Extract every line of the items below and reproduce each one character for character.

* **Data items**
----------

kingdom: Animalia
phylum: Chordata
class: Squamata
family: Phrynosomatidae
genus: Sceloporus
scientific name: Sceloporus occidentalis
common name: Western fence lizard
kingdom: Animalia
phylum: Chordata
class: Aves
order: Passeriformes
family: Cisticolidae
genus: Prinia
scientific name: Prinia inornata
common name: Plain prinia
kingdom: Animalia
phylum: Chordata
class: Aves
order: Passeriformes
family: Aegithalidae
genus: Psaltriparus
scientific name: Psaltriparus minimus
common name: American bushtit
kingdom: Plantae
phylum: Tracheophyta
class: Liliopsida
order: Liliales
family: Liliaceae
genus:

----------

* **Result of the exercise**
kingdom: Animalia
phylum: Chordata
class: Squamata
family: Phrynosomatidae
genus: Sceloporus
scientific name: Sceloporus occidentalis
common name: Western fence lizard
kingdom: Animalia
phylum: Chordata
class: Aves
order: Passeriformes
family: Cisticolidae
genus: Prinia
scientific name: Prinia inornata
common name: Plain prinia
kingdom: Animalia
phylum: Chordata
class: Aves
order: Passeriformes
family: Aegithalidae
genus: Psaltriparus
scientific name: Psaltriparus minimus
common name: American bushtit
kingdom: Plantae
phylum: Tracheophyta
class: Liliopsida
order: Liliales
family: Liliaceae
genus:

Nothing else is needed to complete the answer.